This paper concerns a stochastic construction of probabilistic coherent spaces by employing novel ingredients (i) linear exponential comonads arising properly in the measure-theory (ii) continuous orthogonality between measures and measurable functions. A linear exponential comonad is constructed over a symmetric monoidal category of transition kernels, relaxing Markov kernels of Panangaden's stochastic relations into s-finite kernels.
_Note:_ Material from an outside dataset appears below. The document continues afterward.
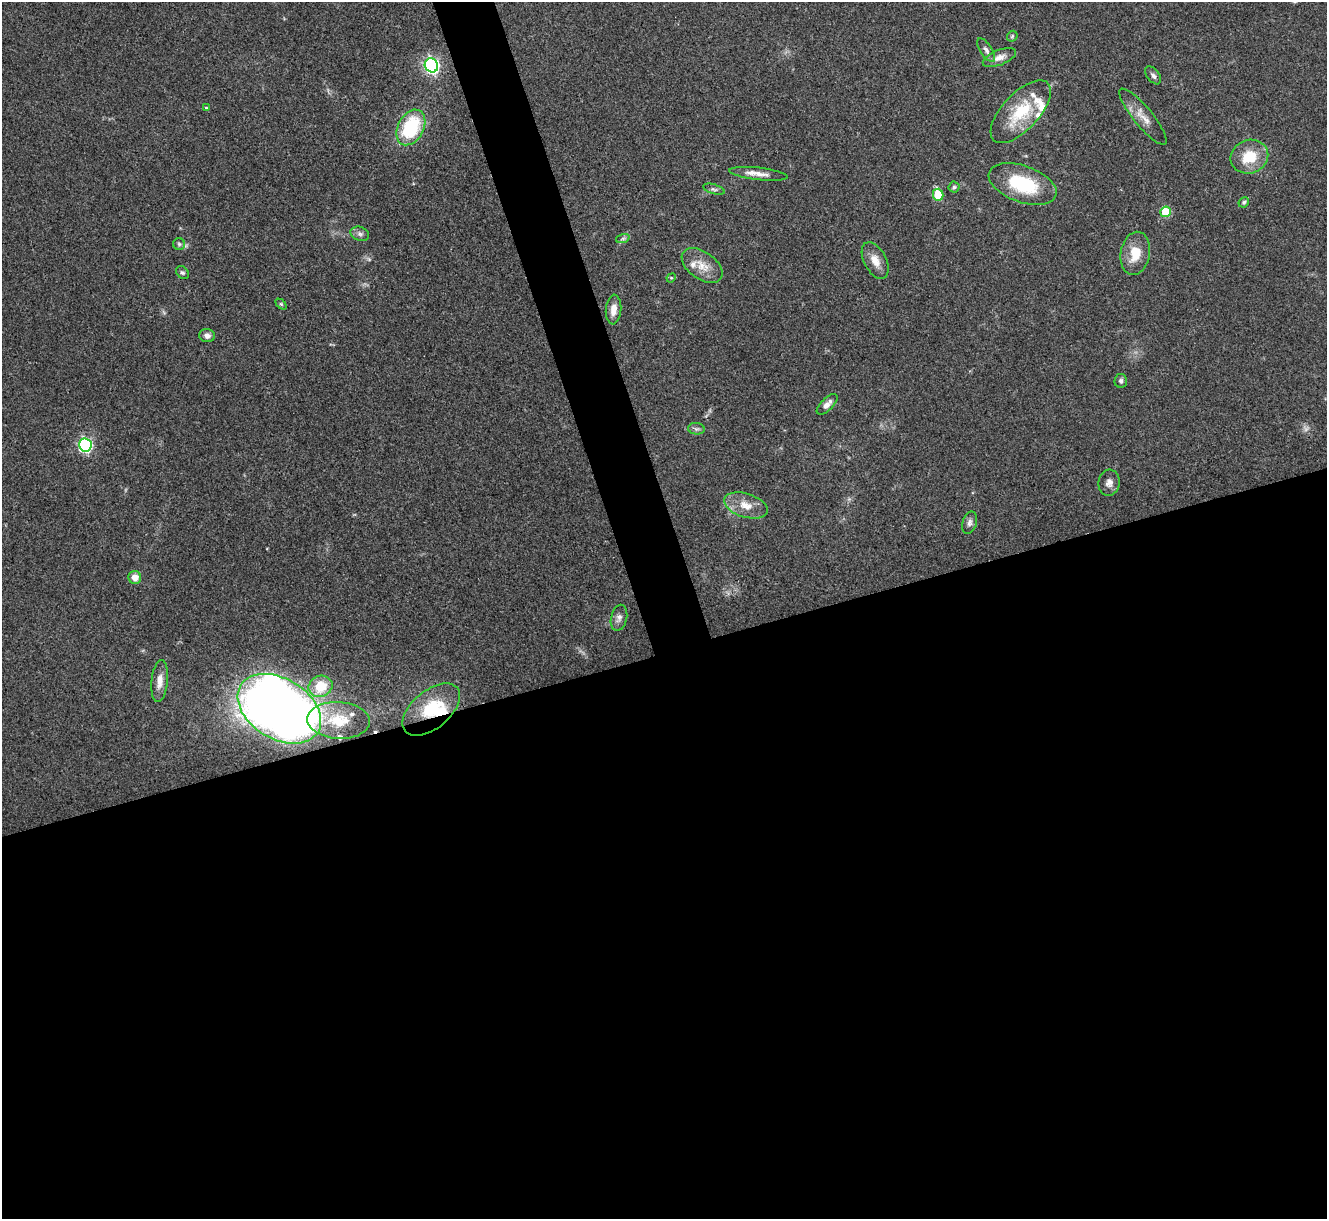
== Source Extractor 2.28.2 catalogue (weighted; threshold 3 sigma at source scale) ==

The model supports an orthogonality in terms of an integral between measures and measurable functions, which can be seen as a continuous extension of Girard-Danos-Ehrhard's linear duality for probabilistic coherent spaces. The orthogonality is formulated by a Hyland-Schalk double glueing construction, into which our measure theoretic monoidal comonad structure is accommodated. As an application to countable measurable spaces, a dagger compact closed category is obtained, whose double glueing gives rise to the familiar category of probabilistic coherent spaces.
翻译:----
s-有限转移核和概率相干空间中的线性指数余单子函子
The translated abstract:
本文关注采用新的构建方式 (i) 量测理论中的线性指数余单子函子 (ii) 量度和可测函数之间的连续正交关系, 通过随机构建概率相干空间。 在转移核的对称蒙德类别中构造了一个线性指数余单子函子,将Panangaden随机关系的马尔可夫核放宽为s-有限核。 模型支持一种与量度和可测函数之间的积分之间的正交性,可以看作是Girard-Danos-Ehrhard概率相干空间的线性对偶的连续扩展。 正交性通过Hyland-Schalk双胶合结构加以阐述,其中我们的量度理论单子类别结构得以容纳。 在针对可数测量空间的应用中,获得了一种匕首紧凑闭合分类,其双胶合会产生熟悉的概率相干空间类别。